Could you render the records as a JSON list of strings, one string per line and with blank lines left out, beginning at the line that contains "Products (By Valve Type)" and stopping after the line that contains "Graduate Student Support"?
** Information provided follows **
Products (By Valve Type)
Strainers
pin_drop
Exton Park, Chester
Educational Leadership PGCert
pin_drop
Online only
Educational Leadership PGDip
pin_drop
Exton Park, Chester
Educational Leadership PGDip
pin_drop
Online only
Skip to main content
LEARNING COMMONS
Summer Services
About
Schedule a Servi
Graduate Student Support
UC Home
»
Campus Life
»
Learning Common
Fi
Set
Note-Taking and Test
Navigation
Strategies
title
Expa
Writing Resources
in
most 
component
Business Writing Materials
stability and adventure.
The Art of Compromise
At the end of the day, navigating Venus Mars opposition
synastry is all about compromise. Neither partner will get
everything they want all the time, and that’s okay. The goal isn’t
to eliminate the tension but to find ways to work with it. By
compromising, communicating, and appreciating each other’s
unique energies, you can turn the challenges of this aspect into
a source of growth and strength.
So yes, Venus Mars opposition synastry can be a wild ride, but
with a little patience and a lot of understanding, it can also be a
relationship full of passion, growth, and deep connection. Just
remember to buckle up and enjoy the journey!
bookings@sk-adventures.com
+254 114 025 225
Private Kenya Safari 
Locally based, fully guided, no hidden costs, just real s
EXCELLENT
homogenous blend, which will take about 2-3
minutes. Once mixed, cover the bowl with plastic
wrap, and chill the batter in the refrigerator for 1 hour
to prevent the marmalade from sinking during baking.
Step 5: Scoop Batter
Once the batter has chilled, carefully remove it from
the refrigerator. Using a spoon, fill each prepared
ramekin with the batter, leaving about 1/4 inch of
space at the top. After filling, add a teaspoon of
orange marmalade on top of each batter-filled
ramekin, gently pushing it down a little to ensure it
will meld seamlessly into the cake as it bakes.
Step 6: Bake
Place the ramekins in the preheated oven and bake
** End of Information provided **
** Information provided follows **
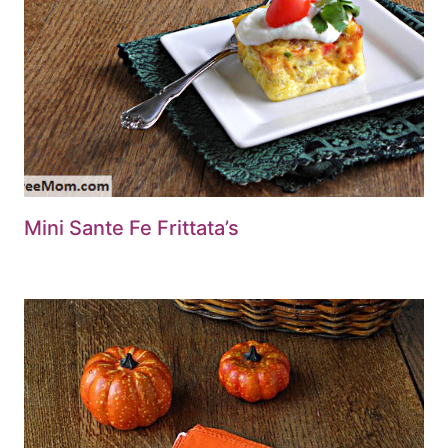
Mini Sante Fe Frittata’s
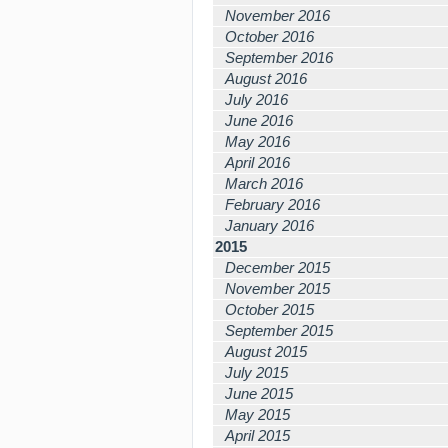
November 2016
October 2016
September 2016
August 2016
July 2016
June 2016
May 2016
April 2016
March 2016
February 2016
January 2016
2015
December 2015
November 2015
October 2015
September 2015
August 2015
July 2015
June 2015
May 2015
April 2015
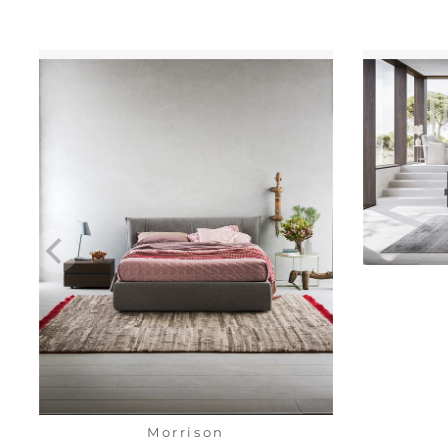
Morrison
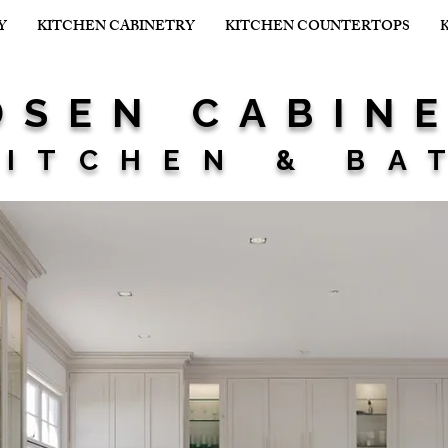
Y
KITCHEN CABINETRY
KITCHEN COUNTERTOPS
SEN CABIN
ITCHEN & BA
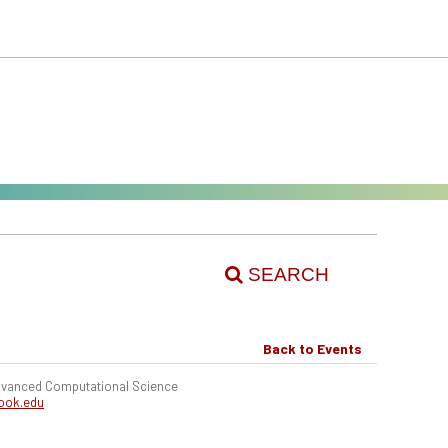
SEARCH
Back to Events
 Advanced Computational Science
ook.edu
** End of Information provided **
** Information provided follows **
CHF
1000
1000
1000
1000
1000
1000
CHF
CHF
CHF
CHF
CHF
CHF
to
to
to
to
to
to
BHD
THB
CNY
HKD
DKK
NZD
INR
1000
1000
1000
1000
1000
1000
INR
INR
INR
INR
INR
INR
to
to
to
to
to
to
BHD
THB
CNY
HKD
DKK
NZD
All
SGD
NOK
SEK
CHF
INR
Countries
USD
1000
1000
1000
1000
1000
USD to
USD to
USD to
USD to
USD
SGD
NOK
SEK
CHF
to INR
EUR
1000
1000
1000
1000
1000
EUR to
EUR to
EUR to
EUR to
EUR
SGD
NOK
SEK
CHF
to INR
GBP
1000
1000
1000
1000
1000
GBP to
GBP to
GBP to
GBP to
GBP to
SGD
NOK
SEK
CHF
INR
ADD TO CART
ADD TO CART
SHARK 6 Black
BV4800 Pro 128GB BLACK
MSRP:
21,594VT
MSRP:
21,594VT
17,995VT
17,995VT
** End of Information provided **
* Task result *
[
  "Products (By Valve Type)",
  "Strainers",
  "pin_drop",
  "Exton Park, Chester",
  "Educational Leadership PGCert",
  "pin_drop",
  "Online only",
  "Educational Leadership PGDip",
  "pin_drop",
  "Exton Park, Chester",
  "Educational Leadership PGDip",
  "pin_drop",
  "Online only",
  "Skip to main content",
  "LEARNING COMMONS",
  "Summer Services",
  "About",
  "Schedule a Servi",
  "Graduate Student Support"
]